In 1972, British librarian and scholar Ian Angus made the miraculous discovery of a previously unpublished manuscript of George Orwell’s preface to Animal Farm called “The Freedom of the Press.” Angus would go on to run the full text in the Times Literary Supplement of September that year, nearly three decades after the novella’s initial publication. But there’s something incredibly striking about the substance of this preface—even above and beyond the prescient nature of the story itself:

The servility with which the greater part of the English intelligentsia have swallowed and repeated Russian propaganda from 1941 onwards would be quite astounding if it were not that they have behaved similarly on several earlier occasions. On one controversial issue after another the Russian viewpoint has been accepted without examination and then publicised with complete disregard to historical truth or intellectual decency.

Here, Orwell presents a case composed in 1943, in the era of Stalin and a cruel Soviet Russia—but one that has enormous resonance in the modern era of fake news and misinformation, and brings a new lens with which we can (and should) approach his classic text in 2017.

Animal Farm is, at heart, a fable set around the concepts of tyranny and revolution. Mr. Jones treats the animals of Manor Farm in a way that is unacceptable to those who inhabit it, and his drunken cruelty only serves to underline the class difference between animals and humans. Old Major, the de facto leader of the animals, calls a meeting in which he describes a dream he has and presents them with a song that speaks of revolution and just treatment. The elder pig promptly dies a few days later, leaving the excited crowd to follow two young pigs—Snowball and Napoleon—toward the end goal of equality that they seek.

Commandments and laws are set out by the community, and the name of the farm is changed to reflect the progress that the coalition has made. It’s in this context that they are able to subvert a potential takeover from the vengeful Mr. Jones, and all seems to be moving forward. But just as with humans, the two pigs show their true colors once they are in a position of power. It does not matter that they do not have the same pedigree or disposition of their former leader, they still face the same temptations to suppress threats to their rule, and do so in vicious fashion. The two pigs turn on one another, and it becomes clear that they have not staged a revolution and that the resistance has been futile. The animals of the farm are not only just where they started out, but almost return to a diminished position as they’ve now lost their hope in equality, too.

The moral of the story is perhaps a bit dark, and the suggestion that there is no way to revolt and gain substantive change is perhaps one that has evolved in the nearly three-quarters of a century since the time that the novella was published. But there’s certainly something lasting in the importance of the integrity of the mission, and the belief of the one who takes up the position of power—and a warning about what can happen when the motives are not pure, but inherited.

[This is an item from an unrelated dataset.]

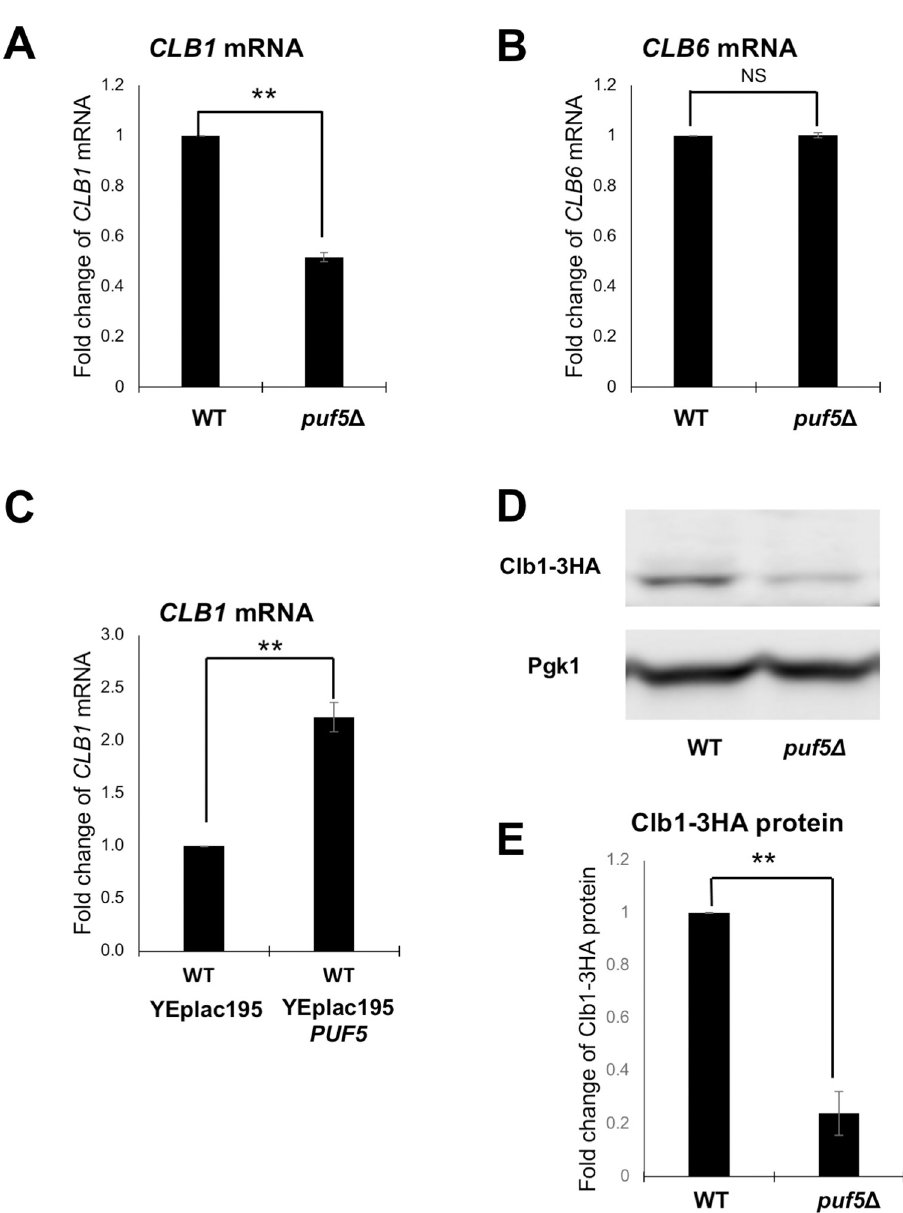
Fig 2. Puf5 positively regulates CLB1 expression. (A, B) The mRNA levels of CLB1 (A) and CLB6 (B) in wild-type and the puf5 Δ mutant. The cells were cultured in a YPD medium containing 10% sorbitol at 25˚C until the log phase. The CLB mRNA levels were quantified by qRT-PCR analysis, and the relative mRNA levels were calculated using the SCR1 reference gene. The data shows the mean ± SE (n = 3) of the fold change of CLB1 mRNA (A) and CLB6 mRNA (B) relative to the mRNA level in wild-type. � P < 0.05, �� P < 0.01 as determined by Tukey’s test. (C) The mRNA levels of CLB1 in the wild-type cell overexpressing PUF5 . The wild-type strains harboring plasmids YEplac195 or YEplac195- PUF5 were cultured in an SC-Ura medium at 28˚C until the exponential phase. The CLB1 mRNA levels were quantified by qRT-PCR analysis, and the relative mRNA levels were calculated using the SCR1 reference gene. The data shows the mean ± SE (n = 3) of the fold change of CLB1 mRNA relative to the mRNA level in wild-type harboring the YEplac195 plasmid. � P < 0.05, �� P < 0.01 as determined by Tukey’s test. (D, E) The Clb1 protein levels in wild-type and the puf5 Δ mutant, and the quantitative analysis data of Clb1-HA protein level. The strains harboring the YCplac33- CLB1-HA-CLB1 3´ UTR plasmid were cultured in an SC-Ura medium at 28˚C. The extracts were immunoblotted with anti-HA antibody or anti-Pgk1 antibody. Clb1-HA protein level was quantified and normalized with the Pgk1 protein level. The data shows the mean ± SE (n = 3) of the fold change of Clb1-HA protein relative to the protein level in wild-type (E). � P < 0.05, �� P < 0.01 as determined by Tukey’s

Today’s politics reflect a similar mindset: what we’re doing isn’t working, and we must find a way to change our fates by changing our foundations and the way in which we approach the democratic process. But that doesn’t mean we should throw it all out—or follow those who claim to want to subvert the past without a clear path forward to the future. The leaders we seek should be contingent on their ability to provide us with this mission, and not just those who we believe will take us away from the path that we’re on right now. It’s that true passion that underlies a successful revolution—and what was lacking in the stooges who took up the mantle after the one who built the plan was lost.

To return back to the preface that never was: Orwell saw the threat of Russia to the democracy of the West, and the lack of power one had as an intellectual individual against a never-ending wave of baseless propaganda. The only way to move forward as a society is to deal with facts, to question the things that we’re told, and to examine every aspect of what we’re given for signs that things may not be indicative of a just and prosperous future. And only once we’ve gotten to that stage where we’re willing to interrogate falsity and injustice outright will we be able to proceed with the resistance—and the only way in which we won’t end up like the animals on Animal Farm.